** Texto **
Herencia de un estilo de hacer política y parte de una realidad inocultable, el interior de la provincia de Salta se ha convertido en una caja de Pandora.
Allí anidan males de todo tipo y está latente un peligro que por el momento pasa casi inadvertido, pero que puede traer consecuencias insospechadas para los esquemas institucionales en diversos puntos del territorio provincial.
Lo que ocurrió hace pocas horas en Colonia Santa Rosa es apenas un ejemplo. El intendente Jorge Mario Guerra, ante la fortaleza de un paro municipal que amenazaba la salud de la población pidió que la Provincia intervenga el municipio y lleve claridad a las cuentas, cuando en realidad esa es una tarea excluyente y de su absoluta competencia, de acuerdo al voto ciudadano que lo eligió como jefe comunal.
No obstante el intendente, despojado de cualquier pudor, pidió que sea la Provincia la que intervenga su propio municipio, cuando es justamente Guerra quien lleva varios años (desde el 2015) al frente de ese cargo.

[Tareas de comprensión de figuras]
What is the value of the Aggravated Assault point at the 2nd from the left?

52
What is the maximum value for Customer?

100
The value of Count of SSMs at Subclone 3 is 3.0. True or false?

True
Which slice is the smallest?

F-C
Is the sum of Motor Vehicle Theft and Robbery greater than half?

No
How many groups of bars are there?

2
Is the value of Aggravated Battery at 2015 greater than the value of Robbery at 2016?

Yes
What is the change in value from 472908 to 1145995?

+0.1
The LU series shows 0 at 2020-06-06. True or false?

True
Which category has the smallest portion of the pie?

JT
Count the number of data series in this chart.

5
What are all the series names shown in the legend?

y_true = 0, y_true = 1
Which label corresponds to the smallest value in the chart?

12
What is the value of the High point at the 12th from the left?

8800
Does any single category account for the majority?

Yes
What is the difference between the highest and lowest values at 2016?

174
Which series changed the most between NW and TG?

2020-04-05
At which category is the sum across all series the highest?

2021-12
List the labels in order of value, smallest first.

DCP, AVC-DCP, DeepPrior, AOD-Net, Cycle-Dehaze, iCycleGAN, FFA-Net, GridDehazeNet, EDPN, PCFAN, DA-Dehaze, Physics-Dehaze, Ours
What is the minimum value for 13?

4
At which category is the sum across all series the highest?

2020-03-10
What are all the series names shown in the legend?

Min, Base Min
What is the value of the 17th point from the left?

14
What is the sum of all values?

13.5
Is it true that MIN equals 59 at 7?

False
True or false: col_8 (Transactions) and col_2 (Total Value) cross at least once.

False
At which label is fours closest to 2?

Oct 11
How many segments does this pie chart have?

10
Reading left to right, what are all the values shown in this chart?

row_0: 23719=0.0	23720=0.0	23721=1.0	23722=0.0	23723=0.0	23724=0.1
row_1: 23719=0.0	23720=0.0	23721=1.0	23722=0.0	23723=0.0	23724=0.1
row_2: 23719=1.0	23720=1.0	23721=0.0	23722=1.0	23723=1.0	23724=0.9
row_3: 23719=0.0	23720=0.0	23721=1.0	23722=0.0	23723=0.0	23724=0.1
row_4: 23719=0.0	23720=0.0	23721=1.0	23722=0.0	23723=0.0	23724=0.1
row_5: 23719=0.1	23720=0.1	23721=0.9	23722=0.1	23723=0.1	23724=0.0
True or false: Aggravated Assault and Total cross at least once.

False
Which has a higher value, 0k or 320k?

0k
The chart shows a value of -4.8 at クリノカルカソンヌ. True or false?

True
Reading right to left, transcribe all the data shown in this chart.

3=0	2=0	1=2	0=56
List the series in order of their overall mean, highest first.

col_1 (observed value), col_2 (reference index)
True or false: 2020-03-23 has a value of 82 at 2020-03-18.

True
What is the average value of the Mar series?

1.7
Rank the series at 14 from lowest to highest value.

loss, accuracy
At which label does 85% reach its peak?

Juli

** Ejercicios **
1 - Repite el fragmento del texto que va desde "Allí anidan males" hasta "como jefe comunal.", ambos incluidos.
2 - Resume el texto en dos oraciones.
Los datos vienen de otra fuente.

** Soluciones **
1 -
Allí anidan males de todo tipo y está latente un peligro que por el momento pasa casi inadvertido, pero que puede traer consecuencias insospechadas para los esquemas institucionales en diversos puntos del territorio provincial.
Lo que ocurrió hace pocas horas en Colonia Santa Rosa es apenas un ejemplo. El intendente Jorge Mario Guerra, ante la fortaleza de un paro municipal que amenazaba la salud de la población pidió que la Provincia intervenga el municipio y lleve claridad a las cuentas, cuando en realidad esa es una tarea excluyente y de su absoluta competencia, de acuerdo al voto ciudadano que lo eligió como jefe comunal.

2 - El interior de Salta se ha convertido en una caja de Pandora, con males de todo tipo y un peligro latente para las instituciones. Como ejemplo, en Colonia Santa Rosa el intendente Jorge Mario Guerra, en el cargo desde 2015, pidió ante un paro municipal que la Provincia interviniera su propio municipio y aclarara las cuentas, una tarea que le corresponde a él.